Клайборн хотела сделать ставку на все семенные сбережения, уверенная в правильности своего представления о будущем. Она поместила объявление о своем пари в бегущую строку «Женской готовой одежды» и сумела выиграть, символически сорвав банк в Лас-Вегасе. Компания «Liz Claiborne» сумела в 1991 году стать предприятием стоимостью в два миллиарда долларов и любимицей Уолл-стрит. В начале девяностых годов фирма настолько лидировала в бизнесе женской одежды, что ее оборот оценивался от 5 до 10 процентов всей торговли в Соединенных Штатах. Настойчивость Клайборн окупила себя.
ЛИЧНАЯ ИСТОРИЯ
Элизабет Клайборн родилась в Брюсселе, Бельгия, 31 марта, 1929, у родителей-американцев из Нового Орлеана. Она родилась вторым ребенком, но первой девочкой. Ее старший брат, Омер Клайборн, владелец художественной галереи в Санта-Фе, Нью-Мексико. Ее мать, Луиза Феннер Клайборн, была домохозяйкой и швеей с практичным характером. Ее отец, Омер Клайборн, был банкиром-эмигрантом в «Morgan Guaranty Trust Company» и должен был оказать положительное влияние на нее, несмотря на свою традиционность, если не сказать старомодность, нудные рассуждения о жизни и месте женщины в ней. Он был прямым потомком известного Вильяма С. К. Клайборна, который управлял штатом Луизиана во время войны 1812 года.Клайборн разговаривала по-французски раньше, чем овладела английским, поскольку росла в Брюсселе. Она описывает своего отца как «очень старомодного» банкира, который любил искусство и историю.
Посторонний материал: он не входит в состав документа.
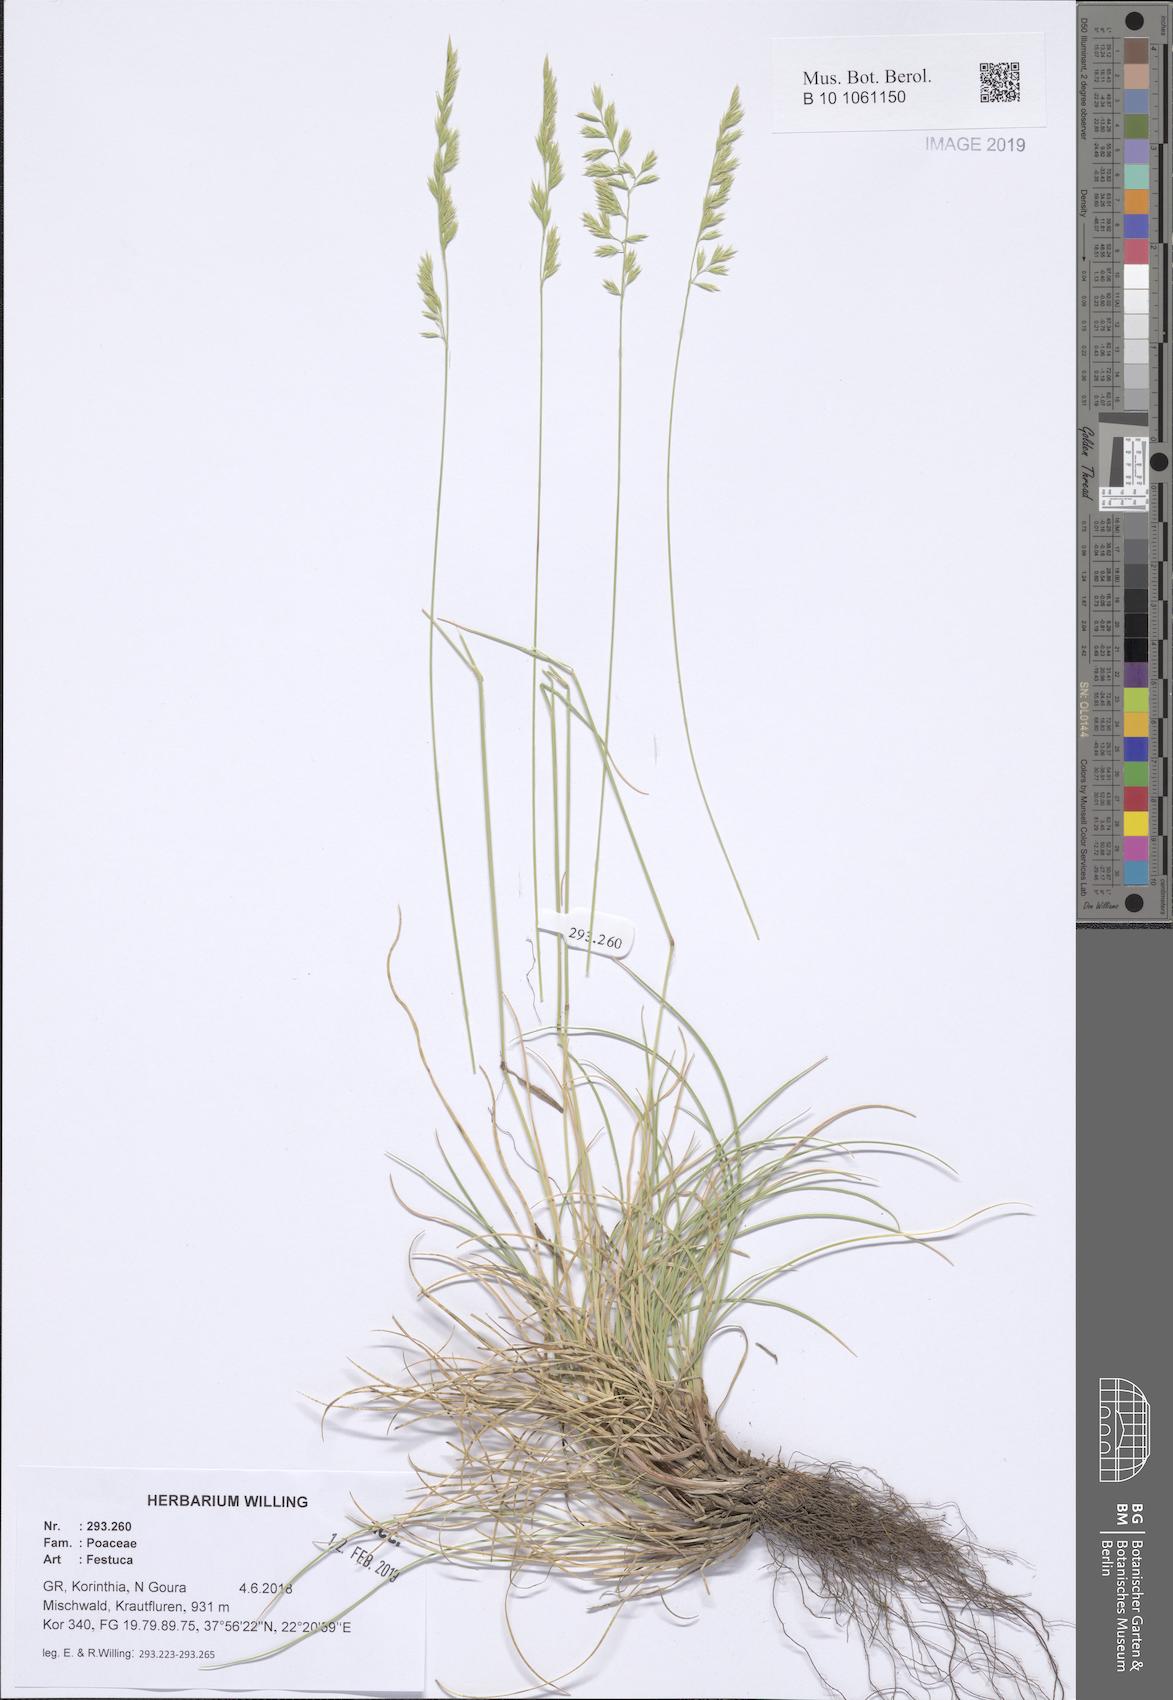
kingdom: Plantae
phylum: Tracheophyta
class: Liliopsida
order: Poales
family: Poaceae
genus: Festuca
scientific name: Festuca
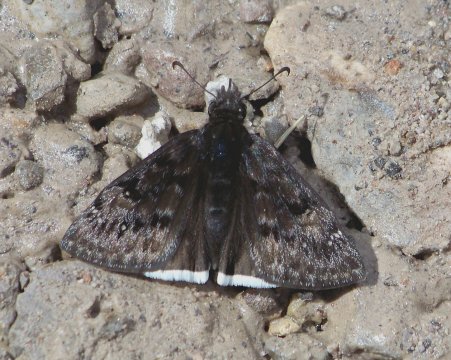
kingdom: Animalia
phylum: Arthropoda
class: Insecta
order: Lepidoptera
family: Hesperiidae
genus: Gesta
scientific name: Gesta
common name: Juvenal's Duskywing
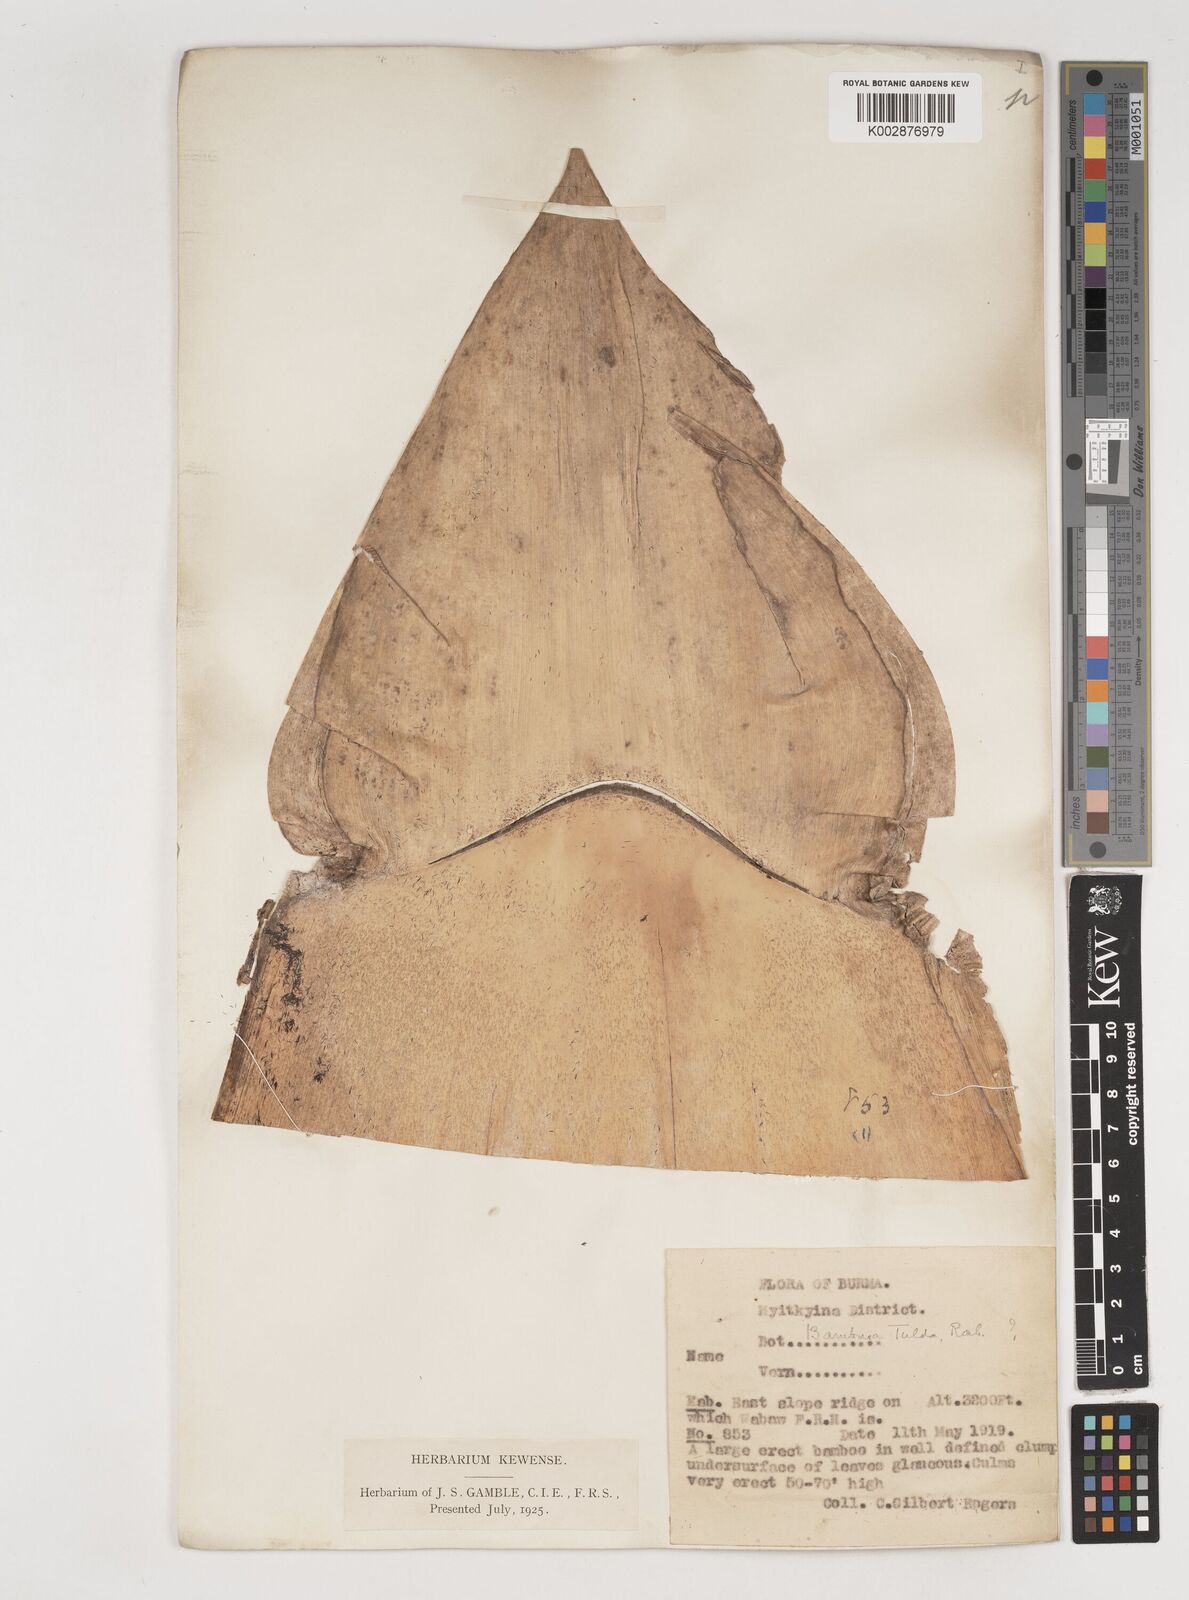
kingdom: Plantae
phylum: Tracheophyta
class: Liliopsida
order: Poales
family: Poaceae
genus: Bambusa
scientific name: Bambusa tulda
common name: Bengal bamboo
Он «таскал ее по музеям и соборам» по всей Западной Европе, пытаясь дать ей культурное образование, столь важное в мире творческого дизайна. За время этих полудетских прогулок она полюбила живопись и эстетику, которые оценила как огромный актив в своей более поздней работе над проектированием линии одежды. Она вспоминала, что это научило ее ценить эстетический подход, в соответствии с которым «форма и вид вещей не менее важна, чем их полезность и практичность».
Когда Лиз было десять, ее семья бежала из Брюсселя, спасаясь от вторжения нацистов, и вновь вернулась в Новый Орлеан в 1939 г. Мать Лиз обучала ее швейному искусству с очень раннего возраста, и ее строгие правила относительно одежды и внешнего вида прочно запечатлелись в памяти девушки. «Меня приучали „видеть“ вещи. Вы ведь не покупаете просто стул, вы покупаете хороший стул, на который приятно смотреть». Ей постоянно втолковывали, что следует носить, когда и какого цвета. Эти инструкции перемешивались с лекциями отца по искусству и эстетике и, объединившись, создавали в ней фундамент для художественного дизайна в одежде. Формальное обучение Лиз состояло из приходских школ, напоминающих монастыри, в соединении с римско-католическим вероучением. Ее старомодному отцу и в голову не приходило, что формальное образование необходимо для женщины (вспоминаются Меир и Каллас) и отправил ее в художественную школу в Европу вместо того, чтобы дать возможность закончить среднюю школу в США.